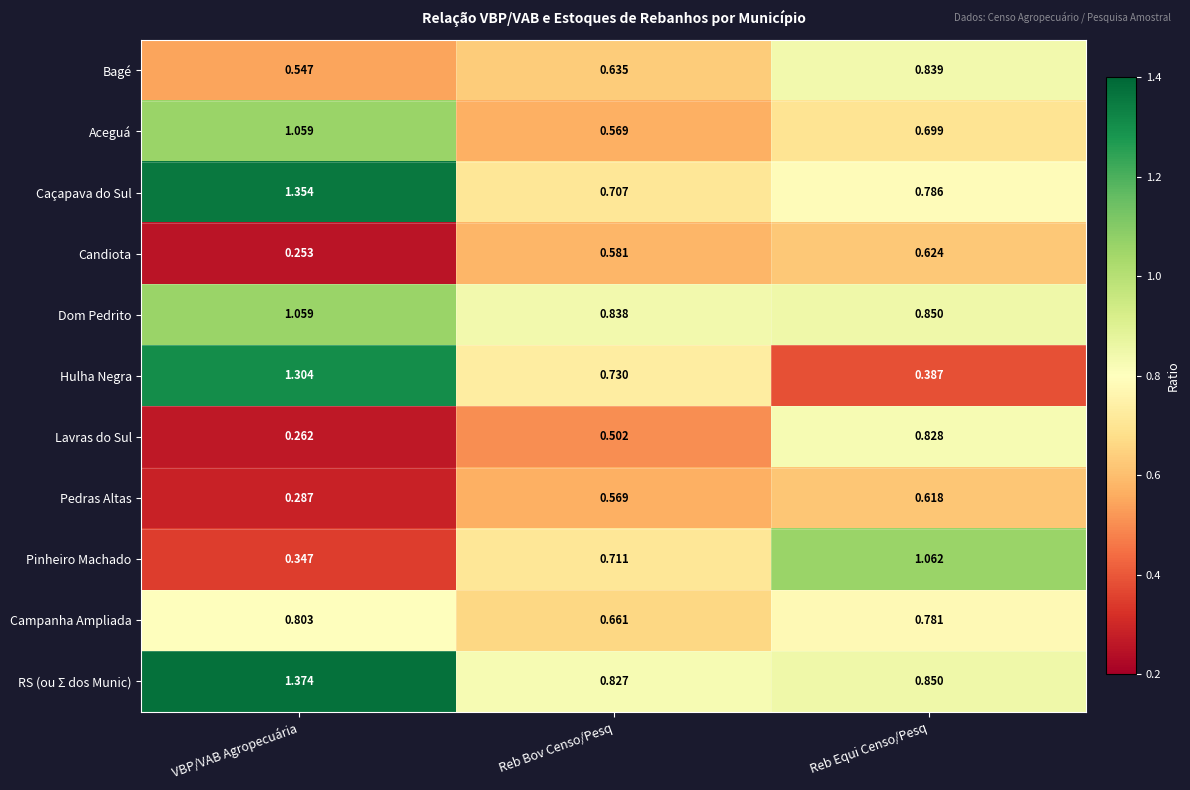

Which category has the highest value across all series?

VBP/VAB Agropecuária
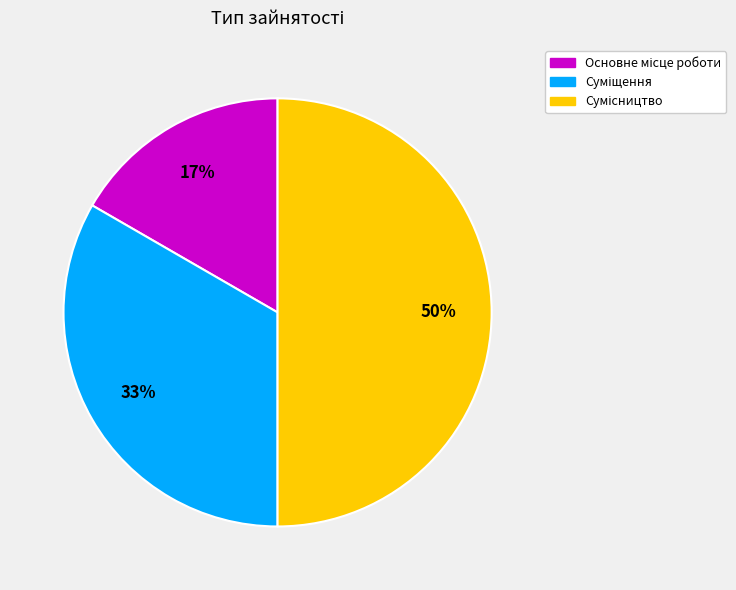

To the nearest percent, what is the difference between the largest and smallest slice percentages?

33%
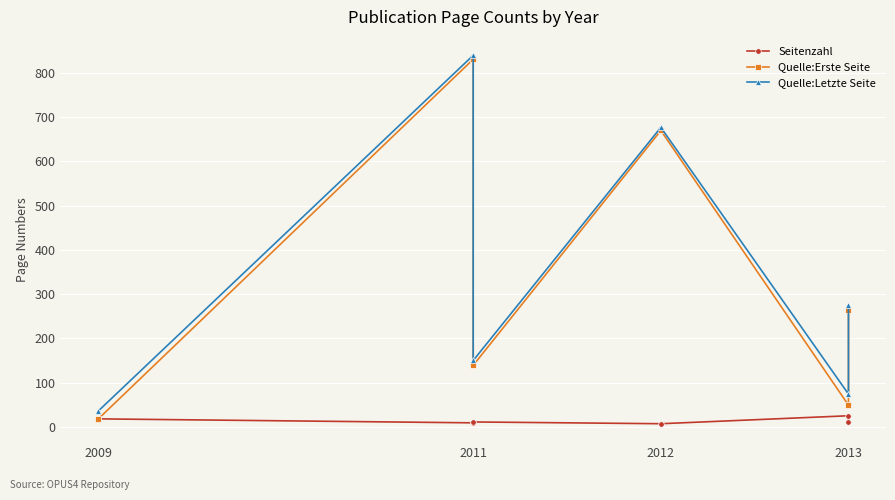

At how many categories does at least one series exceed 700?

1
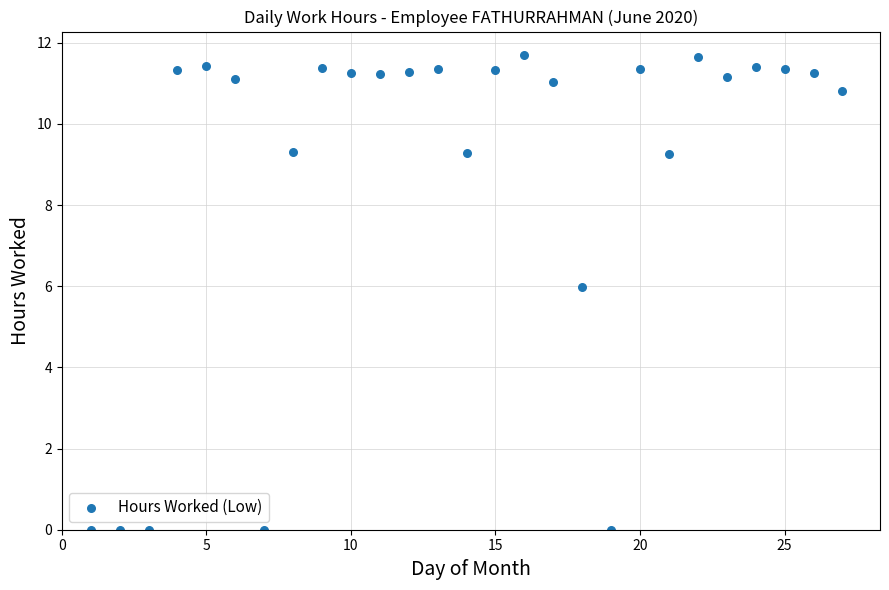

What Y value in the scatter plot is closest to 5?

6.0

########

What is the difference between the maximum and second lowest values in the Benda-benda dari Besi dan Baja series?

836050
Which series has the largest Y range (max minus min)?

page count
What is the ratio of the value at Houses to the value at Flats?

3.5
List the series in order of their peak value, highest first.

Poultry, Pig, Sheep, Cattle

########

- Work instruction
Copy out the part of the material that starts with the line containing "What is the difference between the maximum" and ends with the line containing "Poultry, Pig, Sheep, Cattle", both lines included, without any changes.

- Answer to the problem
What is the difference between the maximum and second lowest values in the Benda-benda dari Besi dan Baja series?

836050
Which series has the largest Y range (max minus min)?

page count
What is the ratio of the value at Houses to the value at Flats?

3.5
List the series in order of their peak value, highest first.

Poultry, Pig, Sheep, Cattle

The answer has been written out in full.